El cenit del irredentismo italiano llegó con el escritor, político y militar Gabriele D’Annunzio. Los tratados de paz tras la Primera Guerra Mundial no le concedieron a Italia los territorios esperados. En respuesta, D’Annuzio proclamó y lideró un Estado en la ciudad de Fiume entre 1919 y 1920. El corporativismo, la simbología y el liderazgo dictatorial de D’Annunzio inspiraron al posterior dictador fascista italiano, Benito Mussolini. Desde entonces se ha hablado de “irredentismo” para otros casos en Europa y el mundo.
Irredentismo oficial, no oficial o sin Estado
El irredentismo puede estar motivado por razones étnicas, culturales, lingüísticas, raciales o históricas. Estas pretensiones pueden estar en documentos oficiales de un Estado. Por ejemplo, la reivindicación argentina sobre las Islas Malvinas, Georgias del Sur y Sándwich del Sur está formalizada en su Constitución nacional. Al contrario que muchos pretextos irredentistas, el reclamo argentino no se basa en una cuestión étnica o racial, sino en una disputa de hace siglos con el Reino Unido.
El irredentismo también pueden promoverlo sectores de la población o grupos políticos. Además, no siempre busca anexionar un territorio a un Estado; también puede exigir la unificación de regiones de varios Estados para crear uno nuevo. Los kurdos, un pueblo que se remonta a siglos antes de Cristo, reclaman la zona histórica de Kurdistán, repartida entre Turquía, Irak, Irán y Siria que comparte idioma y cultura. Otro ejemplo es la reivindicación de Euskal Herria, que abarca el País Vasco y Navarra en España y el País Vasco francés.
El nexo nacionalista
El irredentismo ha acompañado a corrientes nacionalistas y ha estado detrás de conflictos. En la Alemania nazi, Adolf Hitler utilizó la idea de la “Gran Alemania” para justificar la anexión de Austria y los Sudetes, y la invasión a Polonia, que desencadeno la Segunda Guerra Mundial. En el conflicto entre Israel y Palestina, el control sobre Gaza y Cisjordania moviliza a ambas partes. El irredentismo indio busca incorporar a Pakistán y Bangladés, y está detrás del conflicto con Pakistán por la región de Cachemira. China, por su parte, busca incorporar a Taiwán y otros territorios, mientras que Taiwán reclama toda China y Mongolia.

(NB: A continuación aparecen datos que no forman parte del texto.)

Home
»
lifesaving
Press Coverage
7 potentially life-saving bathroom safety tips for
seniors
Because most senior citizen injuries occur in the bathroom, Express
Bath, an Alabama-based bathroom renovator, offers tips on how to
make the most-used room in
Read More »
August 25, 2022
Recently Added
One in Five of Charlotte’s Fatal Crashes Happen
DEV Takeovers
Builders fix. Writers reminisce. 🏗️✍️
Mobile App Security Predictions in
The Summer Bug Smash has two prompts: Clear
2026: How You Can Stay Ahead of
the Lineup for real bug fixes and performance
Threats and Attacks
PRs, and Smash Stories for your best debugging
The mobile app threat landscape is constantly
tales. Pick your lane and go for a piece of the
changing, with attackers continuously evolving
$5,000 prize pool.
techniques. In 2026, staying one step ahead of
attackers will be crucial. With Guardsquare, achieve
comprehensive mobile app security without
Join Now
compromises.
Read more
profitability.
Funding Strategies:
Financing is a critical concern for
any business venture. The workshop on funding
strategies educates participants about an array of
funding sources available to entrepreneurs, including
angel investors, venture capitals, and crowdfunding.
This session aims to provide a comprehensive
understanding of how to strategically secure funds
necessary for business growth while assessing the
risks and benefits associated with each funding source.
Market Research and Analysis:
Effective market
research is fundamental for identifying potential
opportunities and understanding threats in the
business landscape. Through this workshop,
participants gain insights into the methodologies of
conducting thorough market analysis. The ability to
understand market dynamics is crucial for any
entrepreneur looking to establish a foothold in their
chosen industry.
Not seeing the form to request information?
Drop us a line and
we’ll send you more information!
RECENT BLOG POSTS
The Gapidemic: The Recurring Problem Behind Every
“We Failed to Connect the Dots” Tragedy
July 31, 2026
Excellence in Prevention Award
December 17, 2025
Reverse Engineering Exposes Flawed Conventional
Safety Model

La idea de la “Gran Rusia”, que pretende incorporar a Ucrania, impulsó la anexión de Crimea en 2014 y la invasión en 2022. Mientras tanto, las corrientes nacionalistas en Europa con un componente irredentista suelen ser parte de partidos de extrema derecha. El Partido Radical Serbio, por ejemplo, moviliza a sus bases con la idea de la “Gran Serbia”, que abarca la mayoría de la antigua Yugoslavia. En Grecia, el partido ya ilegalizado Amanecer Dorado promovía la “Gran Idea”, que pretende unir a los griegos bajo un mismo Estado con capital en Constantinopla.